MOSCOW (AP) - A passenger airliner careered off the runway at
Russia's third-busiest airport and partly onto a highway while landing
on Saturday, broke into pieces and caught fire, killing at least four
people.
Officials said there were eight people aboard the
Tu-204 belonging to Russian airline Red Wings that was flying back from
the Czech Republic without passengers to its home at Vnukovo Airport.
Emergency officials said in a televised news
conference that four people were killed and another four severely
injured when the plane rolled off the runway into a snowy field and
partly onto an adjacent highway, then disintegrated. No collisions with
vehicles on the major, multilane highway were reported.
The plane's cockpit area was sheared off from the fuselage and the tail section partly torn away.
The crash occurred amid snow and winds gusting up
to 15 meters a second (30 mph), but other details were not immediately
known. A spokesman for Russia's top investigative agency, Vladimir
Markin, said initial indications were that pilot error was the cause.
The state news agency RIA Novosti cited an
unidentified official at the Russian Aviation Agency as saying another
Red Wings Tu-204 had gone off the runway at the international airport in
Novosibirsk in Siberia on Dec. 20. The agency said that incident, in
which no one was injured, was due to the failure of the plane's engines
to go into reverse upon landing and that its brake system malfunctioned.

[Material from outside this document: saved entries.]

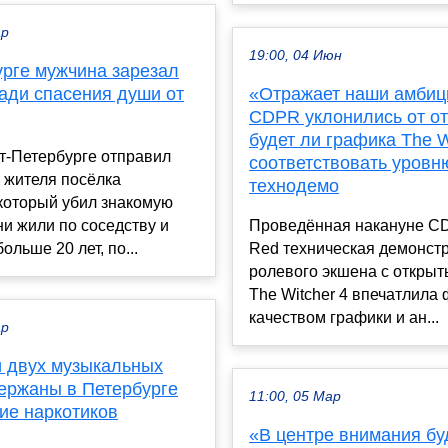
ар
19:00, 04 Июн
урге мужчина зарезал
ади спасения души от
«Отражает наши амбиц
CDPR уклонились от от
будет ли графика The W
т-Петербурге отправил
соответствовать уровн
 жителя посёлка
технодемо
который убил знакомую
ни жили по соседству и
Проведённая накануне CD 
ольше 20 лет, по...
Red техническая демонст
ролевого экшена с откры
The Witcher 4 впечатлила
качеством графики и ан...
ар
и двух музыкальных
держаны в Петербурге
11:00, 05 Мар
ие наркотиков
«В центре внимания бу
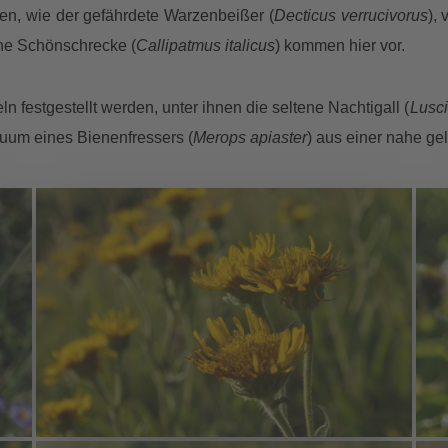
ken, wie der gefährdete Warzenbeißer (
Decticus verrucivorus
),
che Schönschrecke (
Callipatmus italicus
) kommen hier vor.
n festgestellt werden, unter ihnen die seltene Nachtigall (
Lusc
duum eines Bienenfressers (
Merops apiaster
) aus einer nahe g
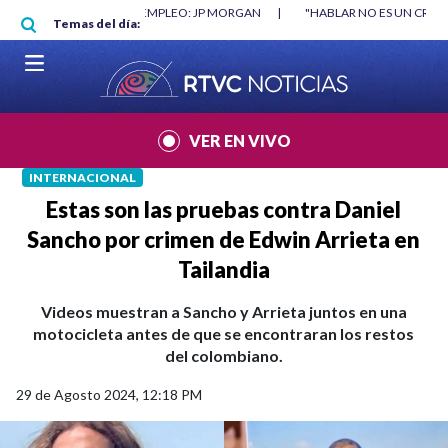
Pasar al contenido principal
RGAN
|
"HABLAR NO ES UN CRIMEN": CARTA DE BETO CORAL
|
ABELAR
Temas del día:
VER EN VIVO
INTERNACIONAL
Estas son las pruebas contra Daniel
Sancho por crimen de Edwin Arrieta en
Tailandia
Videos muestran a Sancho y Arrieta juntos en una
motocicleta antes de que se encontraran los restos
del colombiano.
29 de Agosto 2024, 12:18 PM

On Friday, the Aviation Agency sent a directive to
the Tupolev company's president calling for it to take urgent preventive
measures.
The plane that crashed Saturday took off from
Pardubice airport in the Czech Republic. Jan Anderlik, the director of
the company that operates the airport, told Czech public television that
the plane underwent a regular technical check before takeoff and no
problems were discovered.
Prior to Saturday's crash, there had been no fatal
accidents reported for Tu-204s, which entered commercial service in
1995. The plane is a twin-engine midrange jet with a capacity of about
210 passengers.
The Red Wings airline is one of the holdings of
Russian billionaire Alexander Lebedev, who also owns the British
newspapers The Independent and the Evening Standard.
Vnukovo, on the southern outskirts of Moscow, is one of the Russian capital's three international airports.